Performance comparison of handover schemes.

Figure 2 shows the performance comparison of the proposed algorithm and all baseline algorithms. In this comparison, 100 independent tests are conducted, where the topology of satellites and users is renewed in every test. The baseline algorithms are several traditional schemes:

  • Maximum number of free channels scheme (MFC) [8]: In this scheme, users will choose the satellite that reserves most free channels. In this way, it tends to achieve the highest fairness index between satellites and uniform distribution of the telecommunication traffic in the LEO network [14]. Therefore, it will avoid overload satellites, but for users, they should find the satellite with more free channels regardless of location or signal quality, leading to more number of handovers.

  • Maximum service time scheme (MST) [7]: According to this criterion, the user will be served by the satellite that offers the maximum remaining service time [14]. It will get the lowest number of handovers and ping-pong switching rate, but the user will reluctant to change serving satellite even know other satellite may offer more free channels. In an LEO satellite network with a certain constellation, the long coverage time means that in this serving period, the user will get bigger maximum communication elevation angle [17], so the overall signal quality will be higher than other baseline algorithms.
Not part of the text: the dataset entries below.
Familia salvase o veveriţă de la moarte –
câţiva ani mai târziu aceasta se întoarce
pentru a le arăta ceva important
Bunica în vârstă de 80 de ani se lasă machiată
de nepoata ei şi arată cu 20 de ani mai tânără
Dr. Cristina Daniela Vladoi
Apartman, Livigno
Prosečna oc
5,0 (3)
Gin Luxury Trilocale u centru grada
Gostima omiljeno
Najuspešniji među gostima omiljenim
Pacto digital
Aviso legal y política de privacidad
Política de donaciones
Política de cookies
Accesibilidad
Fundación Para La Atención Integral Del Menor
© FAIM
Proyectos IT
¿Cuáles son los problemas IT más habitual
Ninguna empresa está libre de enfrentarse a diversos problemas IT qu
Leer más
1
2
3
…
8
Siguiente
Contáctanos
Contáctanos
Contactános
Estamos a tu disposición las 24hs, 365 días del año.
  • Maximum instantaneous signal strength scheme (MIS) [10]: This criterion is almost equivalent to the maximum elevation angle, because, for satellite communication, small elevation angle between the mobile terminal and the satellite leads to frequent shadowing and blockage events for the signal due to trees, buildings, hills, etc. [5]. Thus, it will avoid link failures and get relative high signal quality, but due to the dynamic characteristics of the channel, it is only able to guarantee the instantaneous signal quality. Once the channel changes rapidly, the handover decision will be unstable.

  • Random handover scheme (RH): According to this criterion, the user will randomly choose an available satellite in the slot of handover decision-making.
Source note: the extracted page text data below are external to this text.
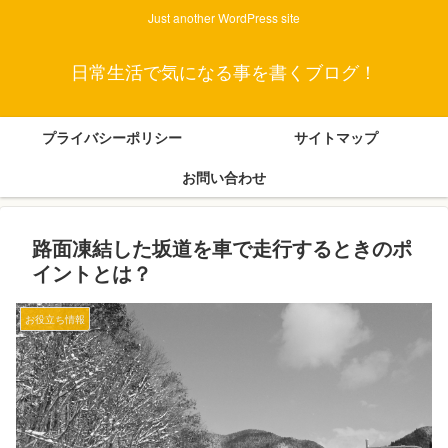
Just another WordPress site
日常生活で気になる事を書くブログ！
プライバシーポリシー
サイトマップ
お問い合わせ
路面凍結した坂道を車で走行するときのポ
イントとは？
お役立ち情報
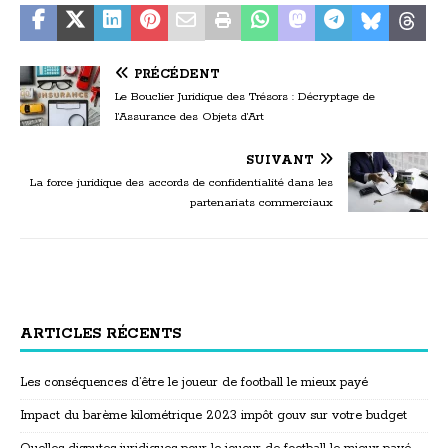
PRÉCÉDENT
Le Bouclier Juridique des Trésors : Décryptage de
l’Assurance des Objets d’Art
SUIVANT
La force juridique des accords de confidentialité dans les
partenariats commerciaux
ARTICLES RÉCENTS
Les conséquences d’être le joueur de football le mieux payé
Impact du barème kilométrique 2023 impôt gouv sur votre budget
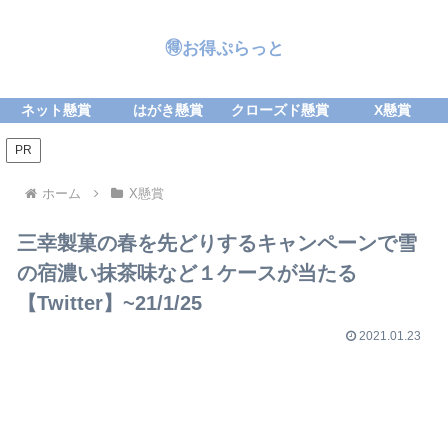
🉐お得ぷらっと
ネット懸賞
はがき懸賞
クローズド懸賞
X懸賞
PR
ホーム
X懸賞
三幸製菓の春を先どりするキャンペーンで雪
の宿濃い抹茶味など１ケースが当たる
【Twitter】~21/1/25
2021.01.23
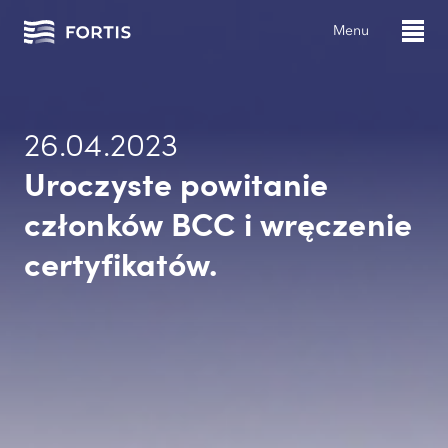
Menu
26.04.2023
Uroczyste powitanie
członków BCC i wręczenie
certyfikatów.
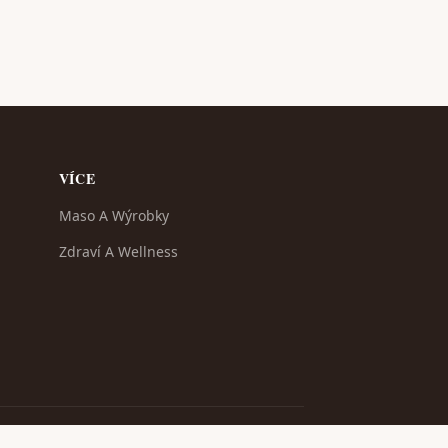
VÍCE
Maso A Wýrobky
Zdraví A Wellness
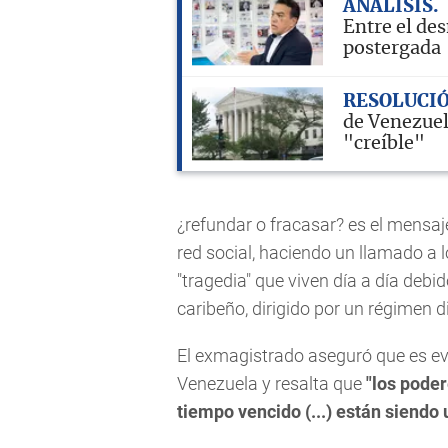
ANÁLISIS
Entre el des
postergada
RESOLUCI
de Venezuela
"creíble"
¿refundar o fracasar? es el mensaje
red social, haciendo un llamado a
"tragedia" que viven día a día debid
caribeño, dirigido por un régimen di
El exmagistrado aseguró que es ev
Venezuela y resalta que
"los poder
tiempo vencido (...) están siendo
It can be seen that MCSQ, after iterations, gets the greatest signal quality and obtains almost the same low average handover number as MST. Since the cumulative signal quality combines the effect of elevation angle and remaining serving time, according to the criterion, the MCSQ combines the advantages of MIS scheme and MST scheme in data representation. Besides, the reinforcement learning framework makes the proposed scheme more telescopic in handover decision, so the MCSQ achieves the overall stable improvement in the whole satellite cycle.

5 Conclusion

In this paper, we have investigated a handover problem for LEO satellite networks, and we further formulated it as a stochastic optimization problem to get optimal signal quality of users. To solve this problem, we model the channel by the O-U process and introduce a criterion that combines signal quality and remaining serving time. Then, we propose a reinforcement learning handover strategy, which has shown that it has a good effect on improving the overall signal quality between satellites and users in a period, also greatly reduces the average handover number of users. In reality, the distribution of signal received cannot be predicted by a simple model, but the Q table after training could be a good reference when users are choosing the next hop satellites. Therefore, it can be generalized into a different network model easily, ensuring the flexibility of the algorithm. In further work, some novel reinforcement learning methods can be applied in this network model and handover procedure to improve the efficiency of this scheme.